Smart home devices don’t all have to be the same brand to be connected. There’s a new standard for tech to make it all work together.
GREENSBORO, N.C. — Connected gadgets around the home can be super-convenient. Lights that turn on automatically, doors that lock and unlock from your phone, and the list goes on and on. But making sure all those different devices work together is often an annoying struggle. That could soon change.
“It seems you have to choose if you want to work mainly with Alexa, Google, Apple, or something different altogether. But thanks to a new home standard called Matter, that’s all changing,” said Dan Wroclawski of Consumer Reports
The new standard was created by several tech giants like Amazon, Apple, Google, Samsung, and other companies so that consumers could choose their smart home devices based on features and price rather than compatibility with a specific system.

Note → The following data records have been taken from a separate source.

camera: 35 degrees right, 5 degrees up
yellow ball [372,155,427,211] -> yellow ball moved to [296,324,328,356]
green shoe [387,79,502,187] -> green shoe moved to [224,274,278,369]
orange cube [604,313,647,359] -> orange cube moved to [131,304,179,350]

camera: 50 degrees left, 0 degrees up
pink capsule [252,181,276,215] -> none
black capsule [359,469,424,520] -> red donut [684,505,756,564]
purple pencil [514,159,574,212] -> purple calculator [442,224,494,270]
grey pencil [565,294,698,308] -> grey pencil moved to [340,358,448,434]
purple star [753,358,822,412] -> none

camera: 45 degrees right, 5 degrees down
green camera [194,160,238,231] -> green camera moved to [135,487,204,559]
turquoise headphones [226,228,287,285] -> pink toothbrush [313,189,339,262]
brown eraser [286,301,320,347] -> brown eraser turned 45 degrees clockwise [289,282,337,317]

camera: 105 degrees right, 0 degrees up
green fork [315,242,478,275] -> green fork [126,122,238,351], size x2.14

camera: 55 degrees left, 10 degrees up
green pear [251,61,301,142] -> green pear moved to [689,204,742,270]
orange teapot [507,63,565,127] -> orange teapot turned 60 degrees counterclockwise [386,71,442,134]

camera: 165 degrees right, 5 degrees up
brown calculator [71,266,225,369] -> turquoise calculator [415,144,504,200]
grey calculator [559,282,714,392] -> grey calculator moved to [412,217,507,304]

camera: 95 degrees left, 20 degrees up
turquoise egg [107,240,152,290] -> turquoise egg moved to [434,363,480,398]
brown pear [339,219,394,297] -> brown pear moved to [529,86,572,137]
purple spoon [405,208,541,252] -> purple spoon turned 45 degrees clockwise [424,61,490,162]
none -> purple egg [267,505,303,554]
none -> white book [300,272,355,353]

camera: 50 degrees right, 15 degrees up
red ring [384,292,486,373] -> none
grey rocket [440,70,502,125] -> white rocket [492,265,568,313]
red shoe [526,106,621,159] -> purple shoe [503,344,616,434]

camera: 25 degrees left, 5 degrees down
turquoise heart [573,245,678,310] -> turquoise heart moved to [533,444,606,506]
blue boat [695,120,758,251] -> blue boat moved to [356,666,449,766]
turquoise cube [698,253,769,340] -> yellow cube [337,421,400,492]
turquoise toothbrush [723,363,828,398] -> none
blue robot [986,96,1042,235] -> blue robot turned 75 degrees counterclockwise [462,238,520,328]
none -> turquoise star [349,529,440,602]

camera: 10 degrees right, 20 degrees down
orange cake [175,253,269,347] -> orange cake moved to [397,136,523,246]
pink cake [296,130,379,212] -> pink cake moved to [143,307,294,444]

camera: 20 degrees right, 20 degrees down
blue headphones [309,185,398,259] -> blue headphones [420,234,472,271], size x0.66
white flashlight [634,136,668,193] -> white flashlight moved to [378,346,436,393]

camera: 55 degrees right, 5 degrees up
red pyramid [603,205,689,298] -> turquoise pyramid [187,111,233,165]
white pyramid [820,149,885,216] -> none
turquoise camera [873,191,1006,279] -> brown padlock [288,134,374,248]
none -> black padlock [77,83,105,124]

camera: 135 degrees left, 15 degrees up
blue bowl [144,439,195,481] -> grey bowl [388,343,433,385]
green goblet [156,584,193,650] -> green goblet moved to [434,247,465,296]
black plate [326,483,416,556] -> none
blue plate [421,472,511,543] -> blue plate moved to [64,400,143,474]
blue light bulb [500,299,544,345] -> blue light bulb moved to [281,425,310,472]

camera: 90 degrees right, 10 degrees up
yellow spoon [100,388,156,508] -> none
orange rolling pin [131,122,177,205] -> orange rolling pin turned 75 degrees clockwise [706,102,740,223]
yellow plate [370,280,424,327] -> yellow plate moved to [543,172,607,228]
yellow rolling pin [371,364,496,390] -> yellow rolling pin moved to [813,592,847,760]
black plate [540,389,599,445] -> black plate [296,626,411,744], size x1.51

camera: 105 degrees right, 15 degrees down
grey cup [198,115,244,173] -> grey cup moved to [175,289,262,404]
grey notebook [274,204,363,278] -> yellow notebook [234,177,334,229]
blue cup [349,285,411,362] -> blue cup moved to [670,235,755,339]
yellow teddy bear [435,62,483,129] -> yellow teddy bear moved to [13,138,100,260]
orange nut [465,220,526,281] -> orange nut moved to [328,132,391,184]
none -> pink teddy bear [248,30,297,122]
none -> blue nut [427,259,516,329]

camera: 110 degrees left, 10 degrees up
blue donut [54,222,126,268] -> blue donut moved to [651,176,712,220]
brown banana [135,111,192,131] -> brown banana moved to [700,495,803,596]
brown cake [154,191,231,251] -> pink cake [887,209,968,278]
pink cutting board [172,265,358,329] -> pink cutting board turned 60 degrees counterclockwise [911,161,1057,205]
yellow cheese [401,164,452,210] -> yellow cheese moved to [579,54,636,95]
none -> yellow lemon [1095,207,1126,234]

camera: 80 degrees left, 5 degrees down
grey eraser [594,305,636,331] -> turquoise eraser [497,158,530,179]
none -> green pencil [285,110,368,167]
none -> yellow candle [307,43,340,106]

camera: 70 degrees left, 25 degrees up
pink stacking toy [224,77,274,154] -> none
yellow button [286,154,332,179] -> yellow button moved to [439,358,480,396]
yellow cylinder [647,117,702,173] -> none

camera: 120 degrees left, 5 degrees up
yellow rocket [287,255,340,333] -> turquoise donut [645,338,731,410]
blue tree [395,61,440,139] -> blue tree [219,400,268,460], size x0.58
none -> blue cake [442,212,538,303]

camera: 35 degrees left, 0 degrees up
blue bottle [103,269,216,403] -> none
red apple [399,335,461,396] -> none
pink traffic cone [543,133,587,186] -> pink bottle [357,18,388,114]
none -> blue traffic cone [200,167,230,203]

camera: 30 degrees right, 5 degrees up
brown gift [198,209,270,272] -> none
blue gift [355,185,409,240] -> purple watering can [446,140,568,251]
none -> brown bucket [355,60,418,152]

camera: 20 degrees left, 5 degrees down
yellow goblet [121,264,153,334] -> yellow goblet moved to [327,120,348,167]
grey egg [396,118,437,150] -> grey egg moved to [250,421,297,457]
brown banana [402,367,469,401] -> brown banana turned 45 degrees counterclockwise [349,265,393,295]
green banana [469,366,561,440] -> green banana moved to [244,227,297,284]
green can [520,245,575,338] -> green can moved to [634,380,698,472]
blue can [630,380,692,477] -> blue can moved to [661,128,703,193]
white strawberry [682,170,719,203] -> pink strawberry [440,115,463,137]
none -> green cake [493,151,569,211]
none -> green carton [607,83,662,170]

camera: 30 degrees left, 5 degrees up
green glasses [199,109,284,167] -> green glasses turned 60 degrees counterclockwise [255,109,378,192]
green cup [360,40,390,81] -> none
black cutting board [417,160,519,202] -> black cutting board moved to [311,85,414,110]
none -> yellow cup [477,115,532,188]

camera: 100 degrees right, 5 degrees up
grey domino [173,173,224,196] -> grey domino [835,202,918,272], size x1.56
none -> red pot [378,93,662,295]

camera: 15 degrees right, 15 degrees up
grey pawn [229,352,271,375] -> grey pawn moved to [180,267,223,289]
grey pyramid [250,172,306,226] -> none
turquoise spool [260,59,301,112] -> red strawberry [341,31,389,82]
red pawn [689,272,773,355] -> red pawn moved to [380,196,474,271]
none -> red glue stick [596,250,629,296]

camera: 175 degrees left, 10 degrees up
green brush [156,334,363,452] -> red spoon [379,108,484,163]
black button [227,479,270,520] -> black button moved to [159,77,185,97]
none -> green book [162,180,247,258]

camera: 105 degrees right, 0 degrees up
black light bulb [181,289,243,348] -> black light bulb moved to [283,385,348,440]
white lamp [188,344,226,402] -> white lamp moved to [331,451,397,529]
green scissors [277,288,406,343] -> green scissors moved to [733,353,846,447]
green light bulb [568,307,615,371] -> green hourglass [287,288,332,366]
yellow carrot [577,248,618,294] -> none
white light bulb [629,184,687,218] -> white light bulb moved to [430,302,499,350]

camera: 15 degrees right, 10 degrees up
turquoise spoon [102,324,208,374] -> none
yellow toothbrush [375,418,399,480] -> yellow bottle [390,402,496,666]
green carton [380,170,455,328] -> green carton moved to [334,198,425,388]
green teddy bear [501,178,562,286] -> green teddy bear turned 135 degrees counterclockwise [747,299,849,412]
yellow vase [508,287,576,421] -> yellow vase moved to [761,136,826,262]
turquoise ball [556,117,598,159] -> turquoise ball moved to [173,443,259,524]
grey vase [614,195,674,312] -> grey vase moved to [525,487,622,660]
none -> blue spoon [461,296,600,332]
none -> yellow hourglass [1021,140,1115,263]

“The goal of the new standard is interoperability. That means getting devices to work together and getting them to be easier to use, easier to set up, and more secure so that you don’t have to worry about being hacked,” said Wroclawski.
Another big benefit for consumers: is increased competition. Consumers will see a lot more product options in the marketplace, and that should help to lower prices and make these products more affordable.
Right now, Matter supports a handful of smart home products like door locks, lightbulbs, thermostats, and TVs. But you can expect much more in the future, including home appliances, security cameras, and smart speakers.
So how do you know which smart home devices support Matter?
“For new devices, it will be very easy to tell. You should see a Matter logo on the packaging or in the user manual. For products you already own, some are being updated via software to support Matter, and for others, you’ll probably get an email or notification in the app for the devices,” said Wroclawski.
Matter also lets you control devices via multiple smart home systems at the same time. That means you can turn on your lights from your Samsung smartphone, dim them by asking Alexa on an Amazon Echo speaker, and then turn them off from your iPad.